Image Blockade documents an experiment the artists initiated in
collaboration with neuroscientists at the Weizmann Institute of
Science. The subjects of the experiment consisted of two groups: other
veterans of the 8200 intelligence unit and a random control group. The
participants had their brain activity scanned using MRI technology
while watching clips from media interviews with the dissidents. These
reports had been approved for broadcast by military censors, but since
the dissidents’ faces had been darkened, the footage was easily
manipulated by the artists, who inserted additional information into
it. The added material was taken from various unconfirmed rumours or
reports about state use of intelligence that most likely would not
have passed the military censor. The subjects of the experiment were
asked to identify which clips had been altered and what would or would
not have been censored. Each participant’s brain activity was measured
while viewing the interviews to reveal how such information is read
differently by people who have undergone the military’s training in
self-censorship. The distinction is visible when comparing the two
groups’ brain activities, especially around sensory regions of the
brain such as the visual and auditory cortices.
Made in collaboration with scientists Hagar Goldberg, Meytal Wilf and the Rafi Malach Research Group, The Department of Neurobiology, the Weizmann Institute of Science.
With thanks to Dr. Edna Furman-Haran, Nachum Stern, and Fanny Attar
from the Human Brain Imaging Laboratory at the Weizmann Institute of
Science and to Dr. Doron Friedman.
This work was made with support from the New Museum, New York, the
Ostrovsky Family Foundation, Artis, and the Israeli National Lottery
Maayan Amir and Ruti Sela are artists whose collaborative works have been shown internationally in exhibitions, including the Biennale of Sydney, the Istanbul Biennale, the Berlin Biennale, the New Museum Triennial, Centre Pompidou, Art in General (NY), Tate Modern, Jeu de Paume, Ludwig Museum, HKW, and Fondazione Sandretto Re Rebaudengo. In 2009 they initiated together the ongoing art project Exterritory, for which both artists won a Young Artists Award from the United Nations Educational, Scientific and Cultural Organization UNESCO, 2011. They also edited the anthology Extraterritorialities in Occupied Worlds together, published by Punctum Books in 2016.

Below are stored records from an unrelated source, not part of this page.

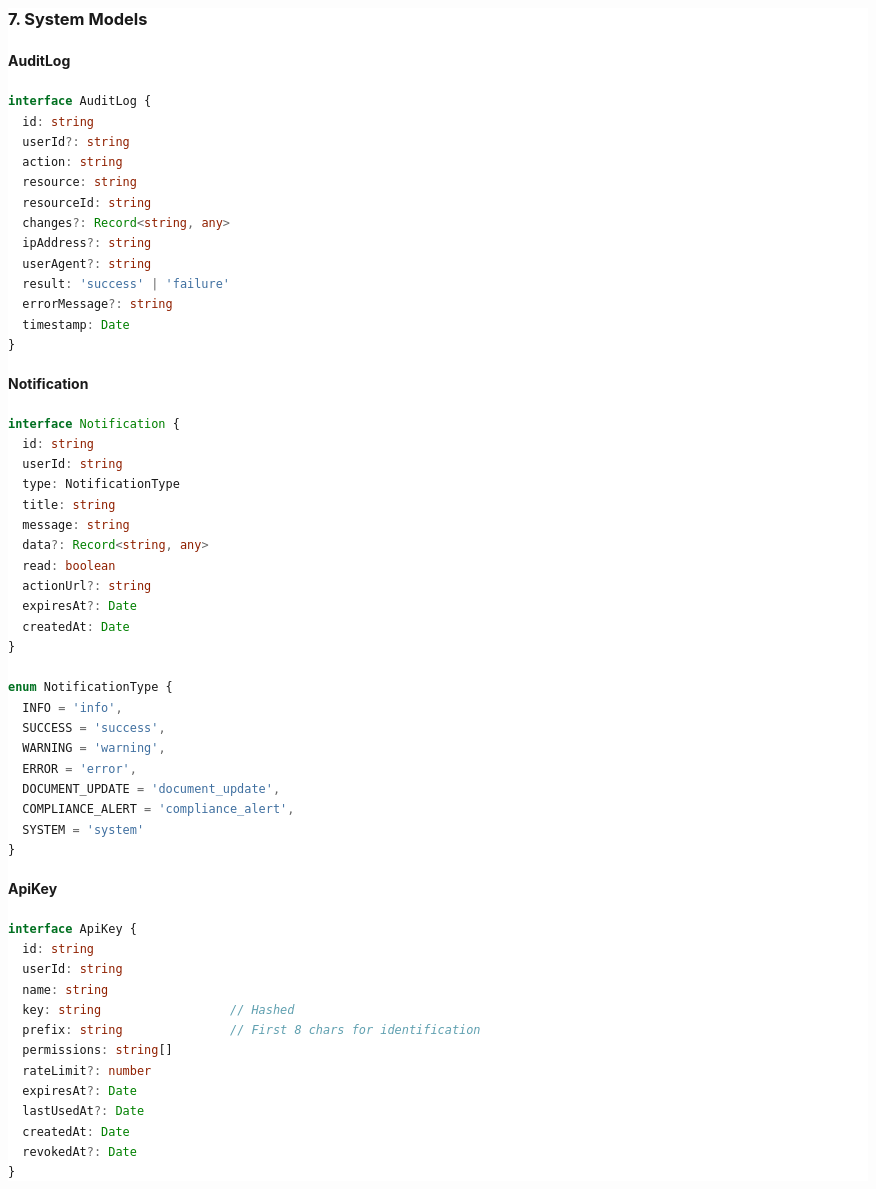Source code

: ### 7. System Models

#### AuditLog
```typescript
interface AuditLog {
  id: string
  userId?: string
  action: string
  resource: string
  resourceId: string
  changes?: Record<string, any>
  ipAddress?: string
  userAgent?: string
  result: 'success' | 'failure'
  errorMessage?: string
  timestamp: Date
}
```

#### Notification
```typescript
interface Notification {
  id: string
  userId: string
  type: NotificationType
  title: string
  message: string
  data?: Record<string, any>
  read: boolean
  actionUrl?: string
  expiresAt?: Date
  createdAt: Date
}

enum NotificationType {
  INFO = 'info',
  SUCCESS = 'success',
  WARNING = 'warning',
  ERROR = 'error',
  DOCUMENT_UPDATE = 'document_update',
  COMPLIANCE_ALERT = 'compliance_alert',
  SYSTEM = 'system'
}
```

#### ApiKey
```typescript
interface ApiKey {
  id: string
  userId: string
  name: string
  key: string                  // Hashed
  prefix: string               // First 8 chars for identification
  permissions: string[]
  rateLimit?: number
  expiresAt?: Date
  lastUsedAt?: Date
  createdAt: Date
  revokedAt?: Date
}
```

Ruti Sela studied art at the Bezalel Academy of Art and Design, where she graduated with distinction, and attended the MFA program at the Tel Aviv University Film Department. She is the head of the Video Department at the Midrasha Art School and teaches also at the MFA in Fine Art program Bezalel Academy of Art and Design and Haifa University. Throughout 2011 she was a guest resident at the Rijksakademie, Amsterdam. A book about her works titled For the Record was published by Archive Books in 2014.

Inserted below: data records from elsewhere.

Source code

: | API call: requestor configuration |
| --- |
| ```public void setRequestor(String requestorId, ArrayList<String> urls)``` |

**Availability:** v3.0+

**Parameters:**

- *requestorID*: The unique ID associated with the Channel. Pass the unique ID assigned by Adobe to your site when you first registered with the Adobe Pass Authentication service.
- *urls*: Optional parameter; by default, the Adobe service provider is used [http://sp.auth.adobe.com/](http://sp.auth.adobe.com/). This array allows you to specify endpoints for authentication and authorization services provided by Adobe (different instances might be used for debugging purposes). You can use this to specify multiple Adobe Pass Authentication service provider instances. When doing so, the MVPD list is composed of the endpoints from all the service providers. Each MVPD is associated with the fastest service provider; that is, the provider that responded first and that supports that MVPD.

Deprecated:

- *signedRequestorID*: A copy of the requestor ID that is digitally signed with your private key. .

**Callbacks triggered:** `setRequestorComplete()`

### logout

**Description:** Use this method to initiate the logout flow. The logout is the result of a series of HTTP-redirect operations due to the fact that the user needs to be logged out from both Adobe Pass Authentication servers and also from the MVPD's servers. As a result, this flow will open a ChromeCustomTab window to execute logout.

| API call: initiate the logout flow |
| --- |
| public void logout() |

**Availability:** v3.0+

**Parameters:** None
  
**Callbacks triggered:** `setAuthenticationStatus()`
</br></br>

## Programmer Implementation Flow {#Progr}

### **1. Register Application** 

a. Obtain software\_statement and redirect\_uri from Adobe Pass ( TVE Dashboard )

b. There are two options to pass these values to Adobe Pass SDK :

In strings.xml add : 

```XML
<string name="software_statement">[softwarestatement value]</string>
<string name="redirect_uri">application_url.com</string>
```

Maayan Amir holds a PhD from the Centre for Research Architecture at Goldsmiths, University of London. She is the editor of Documentally (2008), an anthology of essays on Israeli documentary cinema. She has curated numerous exhibitions and published essays in books and catalogs. She was a researcher on the Forensic Architecture project. She is a lecturer at the MFA Program in Fine Arts at Haifa University. Throughout 2011 she was a guest resident at the Rijksakademie, Amsterdam.